I don’t want that for her. I don’t want her crush to be clouded by guilt or weird feelings. Keeping quiet spares all of us — me, her, Theo — because there would be no way he wouldn’t pick up on the awkwardness, even though guys aren’t usually terrific at reading subtleties.
So I kept quiet, even though lying about this seems nothing like a white lie. White lies float off you pretty easily, but this — this feels like someone’s handed me a massive backpack of guilt, as big as the ones explorers wear. And if I don’t balance it right, I’m going to topple over.
This is the first big thing I’ve ever kept from Ade. And now I’ve strapped this pack onto my shoulders, I’d better be able to handle it for the entire trek ahead.
13
EMILY
It’s stupid how bummed out Adriana and I are about her and Daniel moving to their new place. After all, it’s only a ten-minute drive compared to the thousands of miles away they were only a week ago. But having them here feels right. It’s been so easy the last few days to pretend Ade is my sister, and Daniel is my dad, and sitting at the table every night talking about our days is what we do, instead of a 1950s TV show titled This Is Not My Life.
As Daniel loads the suitcases into his car, Ade’s slipping back into the mood from Saturday night.
‘Dad, can’t Emily come and stay with us tonight?’
‘Sweetie, we have to settle into the new place sometime.’

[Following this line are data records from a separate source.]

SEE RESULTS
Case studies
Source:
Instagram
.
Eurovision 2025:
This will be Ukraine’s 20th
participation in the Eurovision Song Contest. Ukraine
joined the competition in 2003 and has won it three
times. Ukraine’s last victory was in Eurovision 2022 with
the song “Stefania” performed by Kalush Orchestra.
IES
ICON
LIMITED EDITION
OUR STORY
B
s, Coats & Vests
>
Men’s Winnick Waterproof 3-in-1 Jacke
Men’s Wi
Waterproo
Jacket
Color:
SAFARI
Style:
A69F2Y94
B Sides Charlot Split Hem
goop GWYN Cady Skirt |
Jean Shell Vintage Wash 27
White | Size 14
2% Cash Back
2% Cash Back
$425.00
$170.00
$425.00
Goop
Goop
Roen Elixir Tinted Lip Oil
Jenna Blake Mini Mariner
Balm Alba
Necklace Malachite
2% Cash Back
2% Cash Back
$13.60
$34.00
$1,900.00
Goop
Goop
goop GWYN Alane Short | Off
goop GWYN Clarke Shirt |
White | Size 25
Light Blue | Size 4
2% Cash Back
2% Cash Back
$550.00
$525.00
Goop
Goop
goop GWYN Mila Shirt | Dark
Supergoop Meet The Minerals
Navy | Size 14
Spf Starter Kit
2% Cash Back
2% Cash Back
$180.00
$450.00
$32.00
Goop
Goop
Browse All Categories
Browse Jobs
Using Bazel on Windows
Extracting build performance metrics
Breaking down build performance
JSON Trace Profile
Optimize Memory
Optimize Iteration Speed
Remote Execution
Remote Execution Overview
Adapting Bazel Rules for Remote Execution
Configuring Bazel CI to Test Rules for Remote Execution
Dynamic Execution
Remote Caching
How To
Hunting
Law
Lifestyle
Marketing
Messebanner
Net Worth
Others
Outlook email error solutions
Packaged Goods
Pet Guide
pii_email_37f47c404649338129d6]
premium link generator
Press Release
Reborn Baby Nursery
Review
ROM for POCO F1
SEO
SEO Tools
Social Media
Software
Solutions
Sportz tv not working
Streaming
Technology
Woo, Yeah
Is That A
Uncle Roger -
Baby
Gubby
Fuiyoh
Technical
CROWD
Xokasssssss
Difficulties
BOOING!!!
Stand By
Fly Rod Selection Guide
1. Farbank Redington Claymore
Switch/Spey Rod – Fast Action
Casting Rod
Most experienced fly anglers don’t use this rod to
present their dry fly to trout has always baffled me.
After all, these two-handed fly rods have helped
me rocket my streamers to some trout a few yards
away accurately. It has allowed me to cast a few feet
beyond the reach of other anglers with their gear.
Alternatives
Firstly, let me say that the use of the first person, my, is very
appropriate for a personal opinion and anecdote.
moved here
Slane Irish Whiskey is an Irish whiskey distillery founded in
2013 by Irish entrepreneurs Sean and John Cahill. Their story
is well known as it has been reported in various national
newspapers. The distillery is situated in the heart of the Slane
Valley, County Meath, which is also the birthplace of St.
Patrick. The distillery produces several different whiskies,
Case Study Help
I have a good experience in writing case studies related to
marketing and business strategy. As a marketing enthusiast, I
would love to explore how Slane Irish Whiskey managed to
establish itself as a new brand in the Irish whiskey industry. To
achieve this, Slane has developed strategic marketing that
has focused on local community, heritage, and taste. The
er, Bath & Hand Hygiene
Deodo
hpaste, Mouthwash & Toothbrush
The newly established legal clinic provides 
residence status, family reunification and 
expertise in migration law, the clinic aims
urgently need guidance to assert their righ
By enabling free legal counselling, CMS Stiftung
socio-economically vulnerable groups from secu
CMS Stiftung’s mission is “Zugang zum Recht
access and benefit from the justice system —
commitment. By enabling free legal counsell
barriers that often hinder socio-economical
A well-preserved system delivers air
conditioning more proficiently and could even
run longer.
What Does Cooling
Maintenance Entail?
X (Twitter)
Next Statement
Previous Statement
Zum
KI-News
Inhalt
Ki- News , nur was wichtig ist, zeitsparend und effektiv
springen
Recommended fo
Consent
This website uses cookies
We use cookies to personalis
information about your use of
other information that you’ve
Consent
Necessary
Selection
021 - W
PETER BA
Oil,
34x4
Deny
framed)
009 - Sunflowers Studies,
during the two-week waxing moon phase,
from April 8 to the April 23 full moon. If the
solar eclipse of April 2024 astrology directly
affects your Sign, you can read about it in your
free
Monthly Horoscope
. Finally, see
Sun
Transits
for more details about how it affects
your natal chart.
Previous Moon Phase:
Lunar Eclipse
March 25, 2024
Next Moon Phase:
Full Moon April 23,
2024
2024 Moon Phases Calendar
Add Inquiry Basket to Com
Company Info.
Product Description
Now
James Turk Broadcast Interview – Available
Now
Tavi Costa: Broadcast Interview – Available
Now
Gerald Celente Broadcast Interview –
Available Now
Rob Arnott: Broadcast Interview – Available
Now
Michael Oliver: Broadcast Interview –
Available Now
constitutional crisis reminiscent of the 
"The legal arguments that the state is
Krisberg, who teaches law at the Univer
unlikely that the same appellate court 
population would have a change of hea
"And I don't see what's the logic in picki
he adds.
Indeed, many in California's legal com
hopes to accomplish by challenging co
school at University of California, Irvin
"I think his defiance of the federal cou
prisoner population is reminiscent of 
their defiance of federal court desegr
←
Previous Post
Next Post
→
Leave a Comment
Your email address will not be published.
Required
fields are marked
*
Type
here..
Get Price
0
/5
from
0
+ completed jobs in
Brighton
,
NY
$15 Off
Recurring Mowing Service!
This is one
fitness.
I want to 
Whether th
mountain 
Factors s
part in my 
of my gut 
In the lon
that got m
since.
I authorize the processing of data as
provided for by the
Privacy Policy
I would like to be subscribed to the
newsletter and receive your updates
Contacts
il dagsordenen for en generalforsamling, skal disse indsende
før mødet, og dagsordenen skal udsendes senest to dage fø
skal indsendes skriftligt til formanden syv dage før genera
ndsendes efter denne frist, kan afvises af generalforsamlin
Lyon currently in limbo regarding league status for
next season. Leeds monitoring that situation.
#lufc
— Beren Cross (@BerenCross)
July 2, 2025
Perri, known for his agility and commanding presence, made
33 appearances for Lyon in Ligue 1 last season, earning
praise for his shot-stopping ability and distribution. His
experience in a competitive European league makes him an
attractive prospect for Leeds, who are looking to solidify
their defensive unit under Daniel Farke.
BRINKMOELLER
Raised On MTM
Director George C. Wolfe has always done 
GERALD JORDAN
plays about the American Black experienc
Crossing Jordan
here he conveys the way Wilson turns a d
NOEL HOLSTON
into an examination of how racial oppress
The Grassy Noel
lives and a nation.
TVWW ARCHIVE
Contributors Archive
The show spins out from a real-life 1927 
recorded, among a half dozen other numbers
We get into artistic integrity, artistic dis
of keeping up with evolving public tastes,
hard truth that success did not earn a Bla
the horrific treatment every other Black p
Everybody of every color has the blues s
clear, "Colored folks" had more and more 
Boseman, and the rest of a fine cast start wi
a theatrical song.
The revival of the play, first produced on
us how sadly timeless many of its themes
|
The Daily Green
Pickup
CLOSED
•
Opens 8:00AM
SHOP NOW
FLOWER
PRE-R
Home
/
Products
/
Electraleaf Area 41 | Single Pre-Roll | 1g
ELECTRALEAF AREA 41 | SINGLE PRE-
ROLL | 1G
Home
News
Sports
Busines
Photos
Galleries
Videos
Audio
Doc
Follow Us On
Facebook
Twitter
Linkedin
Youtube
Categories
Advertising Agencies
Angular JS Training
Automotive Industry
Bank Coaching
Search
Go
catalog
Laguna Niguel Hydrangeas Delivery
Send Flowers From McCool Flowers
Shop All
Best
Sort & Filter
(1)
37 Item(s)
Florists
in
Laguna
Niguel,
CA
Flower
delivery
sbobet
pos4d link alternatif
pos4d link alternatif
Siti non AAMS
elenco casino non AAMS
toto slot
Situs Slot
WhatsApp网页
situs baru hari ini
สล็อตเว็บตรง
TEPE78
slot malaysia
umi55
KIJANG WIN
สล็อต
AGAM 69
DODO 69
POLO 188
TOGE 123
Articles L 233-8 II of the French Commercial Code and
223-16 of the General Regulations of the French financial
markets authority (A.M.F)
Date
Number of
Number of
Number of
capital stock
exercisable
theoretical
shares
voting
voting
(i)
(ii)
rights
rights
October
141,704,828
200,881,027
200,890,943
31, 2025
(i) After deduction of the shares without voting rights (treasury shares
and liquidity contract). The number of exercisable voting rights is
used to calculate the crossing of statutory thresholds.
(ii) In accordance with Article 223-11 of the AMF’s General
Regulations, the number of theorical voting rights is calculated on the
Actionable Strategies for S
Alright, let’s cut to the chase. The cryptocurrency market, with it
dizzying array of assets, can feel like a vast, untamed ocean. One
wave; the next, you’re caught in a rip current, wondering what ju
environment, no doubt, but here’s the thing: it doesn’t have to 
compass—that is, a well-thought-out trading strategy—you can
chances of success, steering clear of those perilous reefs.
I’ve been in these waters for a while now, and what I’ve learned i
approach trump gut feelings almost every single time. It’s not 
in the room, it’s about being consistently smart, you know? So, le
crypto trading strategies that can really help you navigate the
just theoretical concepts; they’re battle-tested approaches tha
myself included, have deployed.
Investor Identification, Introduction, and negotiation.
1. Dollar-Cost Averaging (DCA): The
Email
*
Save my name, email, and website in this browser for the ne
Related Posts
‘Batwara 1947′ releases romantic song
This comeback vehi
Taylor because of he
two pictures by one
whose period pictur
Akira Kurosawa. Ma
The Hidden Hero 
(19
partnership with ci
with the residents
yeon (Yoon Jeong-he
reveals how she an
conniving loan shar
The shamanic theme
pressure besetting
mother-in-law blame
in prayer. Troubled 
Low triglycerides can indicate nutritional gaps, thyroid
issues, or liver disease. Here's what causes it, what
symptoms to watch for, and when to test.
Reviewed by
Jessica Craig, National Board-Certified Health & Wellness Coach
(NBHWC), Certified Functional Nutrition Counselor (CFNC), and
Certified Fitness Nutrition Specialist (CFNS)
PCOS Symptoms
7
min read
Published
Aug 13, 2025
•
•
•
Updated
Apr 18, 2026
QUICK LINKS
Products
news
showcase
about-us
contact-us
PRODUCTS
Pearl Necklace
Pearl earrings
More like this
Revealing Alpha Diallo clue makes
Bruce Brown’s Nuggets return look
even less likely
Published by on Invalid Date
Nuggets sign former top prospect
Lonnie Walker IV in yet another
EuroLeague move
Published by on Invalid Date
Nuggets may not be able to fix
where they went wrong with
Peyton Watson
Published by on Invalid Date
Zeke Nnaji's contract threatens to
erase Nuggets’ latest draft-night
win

‘Just because you wanted to sell —’
&
nbsp; ‘Adriana!’ Daniel shuts the boot. ‘Isobel has been generous allowing us to stay, but it’s time to leave.’
With his words, I’m transported back eighteen months and am standing in the departures terminal of the international airport, Ade clinging to me like I’m a tree in a hurricane.
‘Ade, I can come over tomorrow afternoon,’ I say.
‘If that’s alright with Daniel,’ Mum adds.
‘Em can get the bus home with you,’ Daniel says to Ade, then he turns to Mum. ‘Isobel, thanks again.’
There’s this awkward pause, then Mum puts out her hand and Daniel leans in to give her a hug, and Mum’s hand knocks into his stomach.
Daniel laughs. ‘Whoa! I might be beating you in the kitchen, but obviously you’re out to remove me from the competition!’
Mum laughs too, but I can tell she’s still feeling self-conscious about the tango thing.
‘Let me repay the favour and have you over for a meal sometime,’ Daniel says as he opens the driver’s door. ‘I’ll give you a call.’
As he reverses out of the driveway, Ade and I exchange a look. Maybe this could happen. Maybe one day they’ll be pulling back into the driveway and we’ll be carrying their things into the house, not out of it.
Even though I’m stupidly tired from not sleeping properly last night, I can’t wind down once I get into bed. I text Ade: You still up?
Her reply lights up the dark bedroom within ten seconds: This place feels weird.
Give it a chance, I say.
My phone rings. Ade of course.
‘I’m trying.’ She sighs. ‘But the whole house is so big and empty. I don’t know why Dad chose something this size for two people.’
‘Because of the pool,’ I remind her. ‘And they say teenagers are supposed to be the spontaneous ones. Still, a pool is pretty awesome. If we were popular, we could have pool parties and invite cute guys over.’
‘Theo in my pool!’ Ade starts giggling. ‘Can you imagine?’
Suddenly I’m picturing Theo swimming laps, trickles of silvery water running off his shoulders and chest.